Hadoop: topology, rack awareness and NameNode caching

When attempting to add 10 more nodes to our cluster last week I made several mistakes which brought to light some “features” of hadoop’s rack aware topology.

Lesson #1-> Before adding a new node make sure you can resolve the host by name and ip(A & PTR) using the rack aware script.

The first mistake I made was only adding the A records and not the PTR records. The rack aware script appears to mostly look up the node by ip address. Our topology is in the syntax of /row$/rack$ and in my script if it can’t resolve the host it will return with a default of /default-rack.

Lesson #2 -> The namenode permantly caches the results of the rack aware script, if you make a mistake or are moving nodes around you will have to restart the NameNode daemon.

I have a theory(just a theory) that if the syntax of the default rack matched the other nodes ie. /row1/rack0 then it would run fine.

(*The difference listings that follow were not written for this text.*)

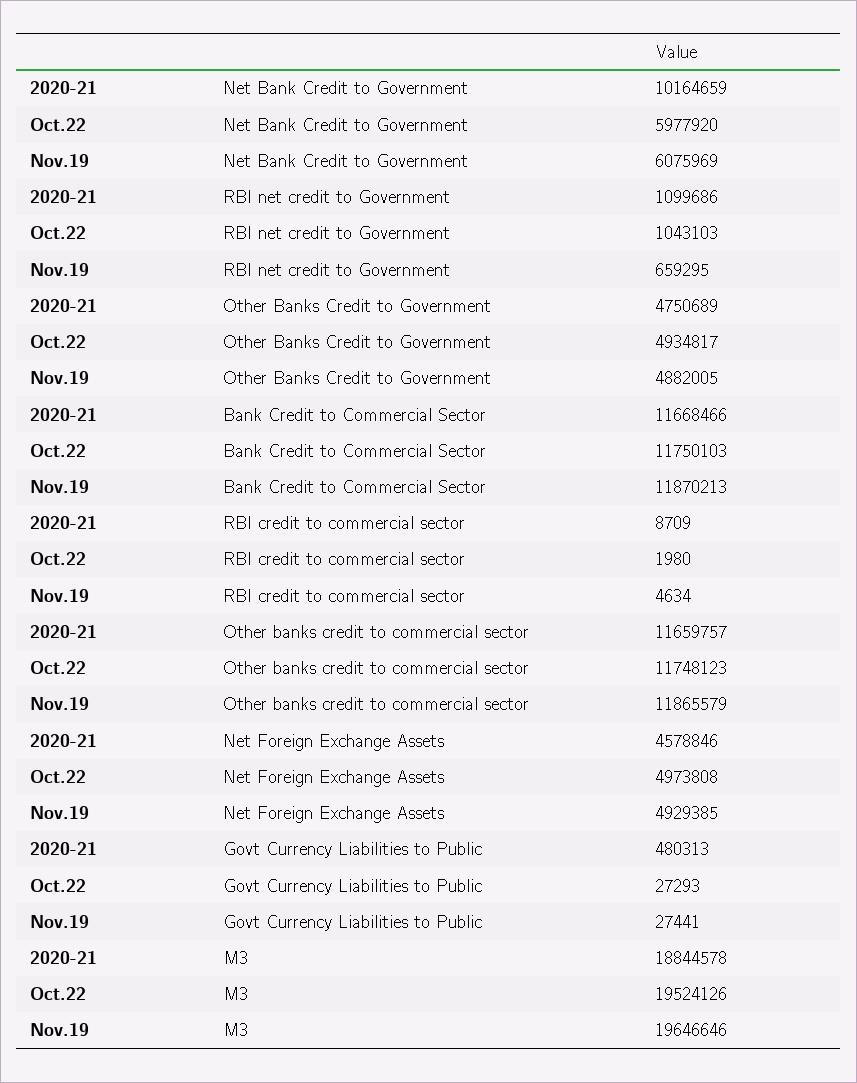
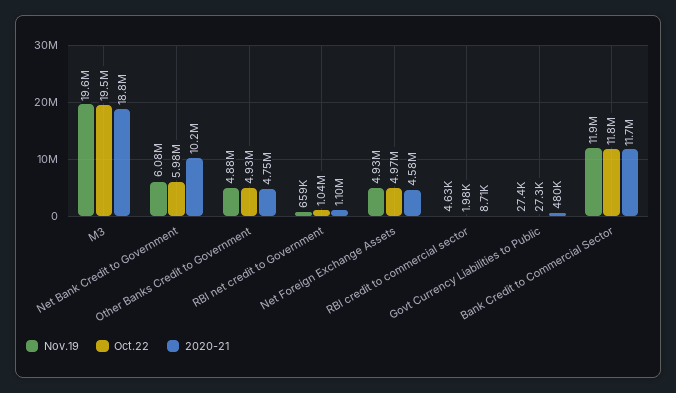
2020-21, Other banks credit to commercial sector: 11659757 -> none
Oct.22, Other banks credit to commercial sector: 11748123 -> none
Nov.19, Other banks credit to commercial sector: 11865579 -> none

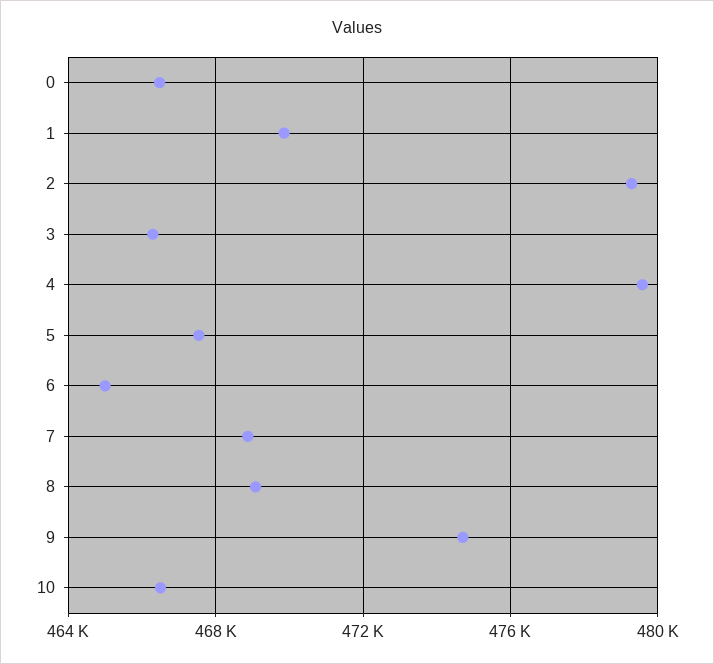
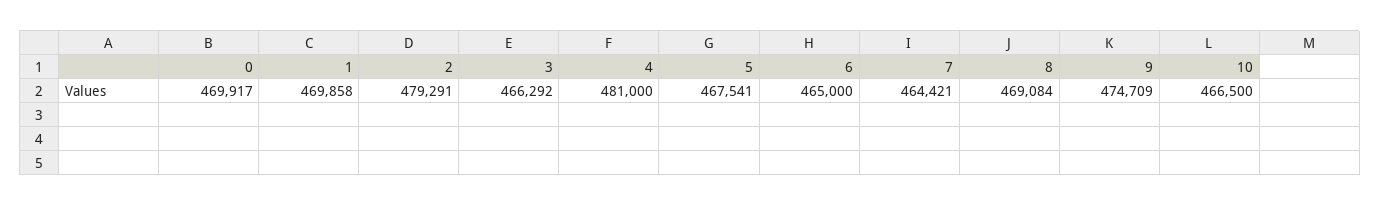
0: 466500 -> 469917
4: 479500 -> 481000
7: 469000 -> 464421

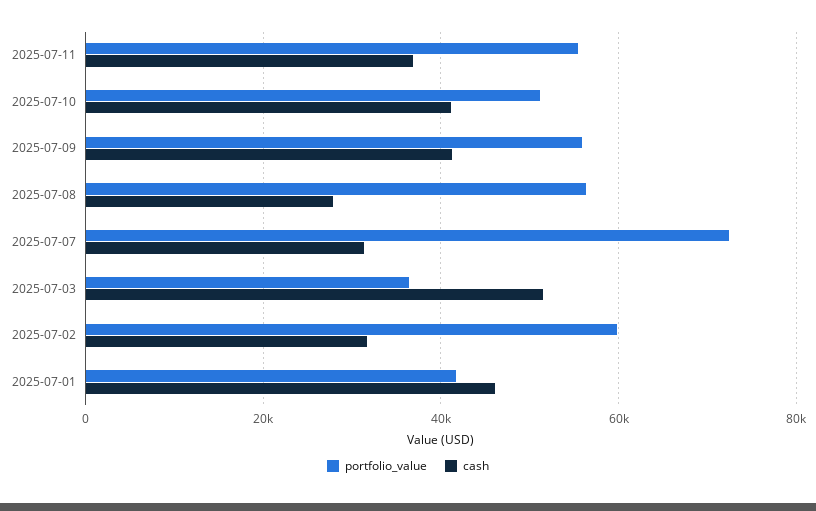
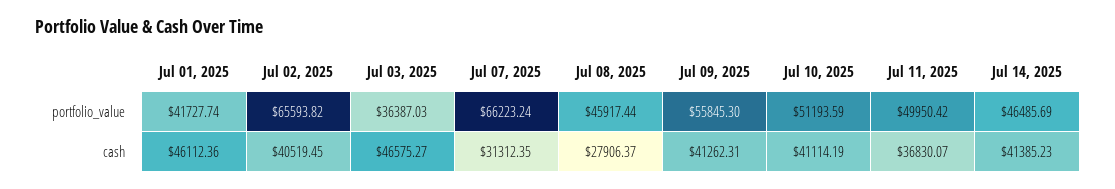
portfolio_value, 2025-07-11: 56000 -> 49950.42
portfolio_value, 2025-07-08: 56000 -> 45917.44
portfolio_value, 2025-07-07: 72000 -> 66223.24
cash, 2025-07-03: 52000 -> 46575.27
portfolio_value, 2025-07-02: 60000 -> 65593.82
cash, 2025-07-02: 32000 -> 40519.45
portfolio_value, Jul 14, 2025: none -> 46485.69
cash, Jul 14, 2025: none -> 41385.23

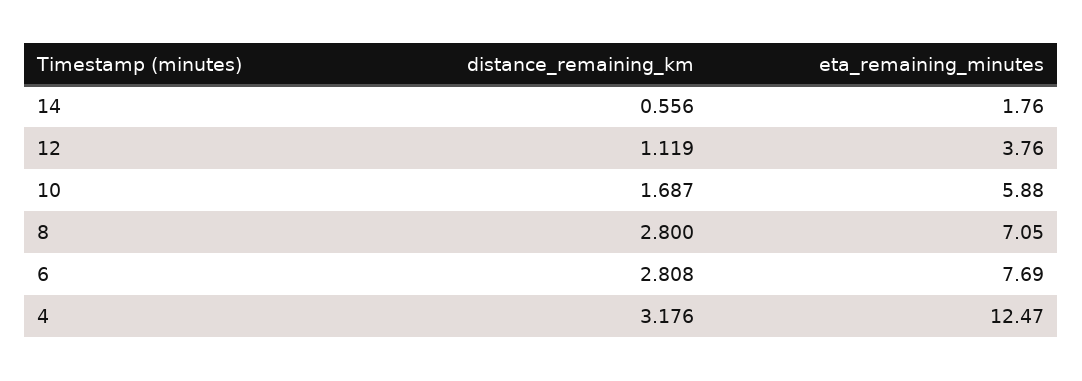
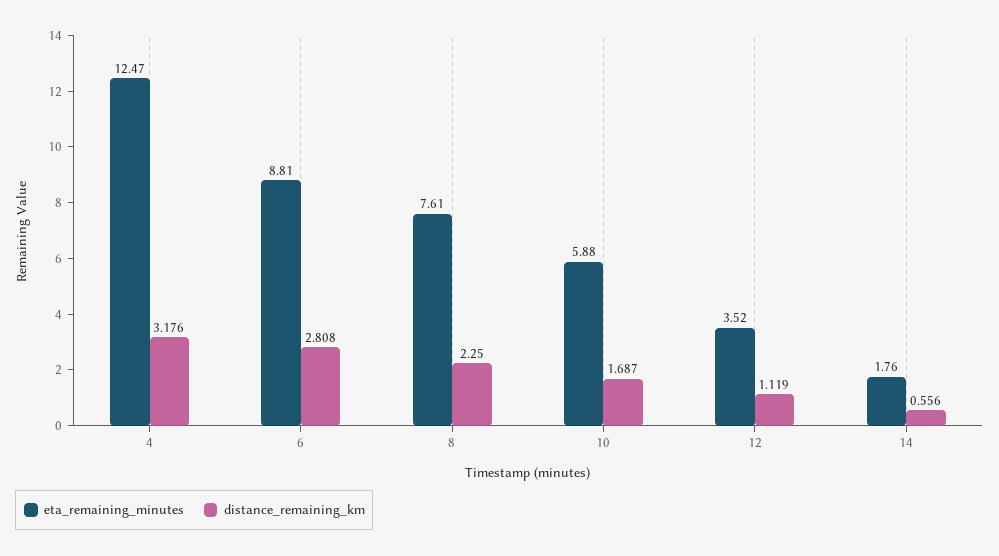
eta_remaining_minutes, 12: 3.76 -> 3.52
distance_remaining_km, 8: 2.8 -> 2.25
eta_remaining_minutes, 8: 7.05 -> 7.61
eta_remaining_minutes, 6: 7.69 -> 8.81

Lesson #3-> A  datanode with a poor topology mapping can break map reduce.

Okay so that this point I had one new node in the cluster who’s topology resolved to /default-rack and it was only running datanode. HDFS ran fine, it was getting blocks posted to it hourly but then map reduce jobs started getting hung. What, how can a poorly configured datanode break map reduce? Sure enough jobs running with blocks on the new node wear hanging, jobs from older data(I hadn’t run balancer yet) ran fine.

The fix was to add the A and PTR records for the new nodes and restart the NameNode.

Thank you to goturtlesgo from the #hadooop IRC room for helping confirm these “features”.

Jira ticket about NameNode permantly caching rack_awareness script look-ups.





Hadoop, too much local cache is a bad thing

Lessons learned here.

1. Too much local cache is a bad thing.
2. Why does it take so long after a tasktracker restart to receive tasks?

I run  a very stable 36 node hadoop cluster for our hive data warehouse.
Recently however we started having TaskTrackers being blacklisted.
After eliminating the usual suspects of hardware problems, networking, jobs gone wild, memory problems etc…..
We started digging into the logs.
One line consistently showed up:

WARN fs.LocalDirAllocator$AllocatorPerContext (LocalDirAllocator.java:createPath(256)) –org.apache.hadoop.util.DiskChecker$DiskErrorException: can not create directory: /disk2/hadoop/mapred/local/taskTracker/archive/hadoopm101.sacpa.videoegg.com/export/hadoop/temp/hadoop-hadoop/mapred/system/job_201003012328_167821/libjars

After confirming that the disk was fine we started looking into the file system.
Again we eliminated the usual suspects of disk space, inodes, iowait.
It wasn’t until we started traversing the file system that found our first clue.
An ls -l hung. Red flag for a sysadmin. The reason that we hit the limit in the number of sub directories for ext3.

[root@hadoop2108.sacpa hadoop]# ls /disk1/hadoop/mapred/local/taskTracker/archive/hadoopm101.sacpa/export/hadoop/temp/hadoop-hadoop/mapred/system | wc -l

Even though the local cache has thousands of files and directories some as old as three months they we never cleaned out because we still hadn’t reached the default limit of 10GB.
In our case because we four disks per node thats 40GB of local cache per node.
The fix in our case was to drop the local.disk.cache setting in core-site.xml from 10GB to 1GB.
The second lesson we learned was that when you start a tasktracker it won’t receive any work until it cleans out its local cache. In our case it was taking up to 15 minutes.
This was difficult to discover as even as DEBUG mode nothing about this is written to the logs.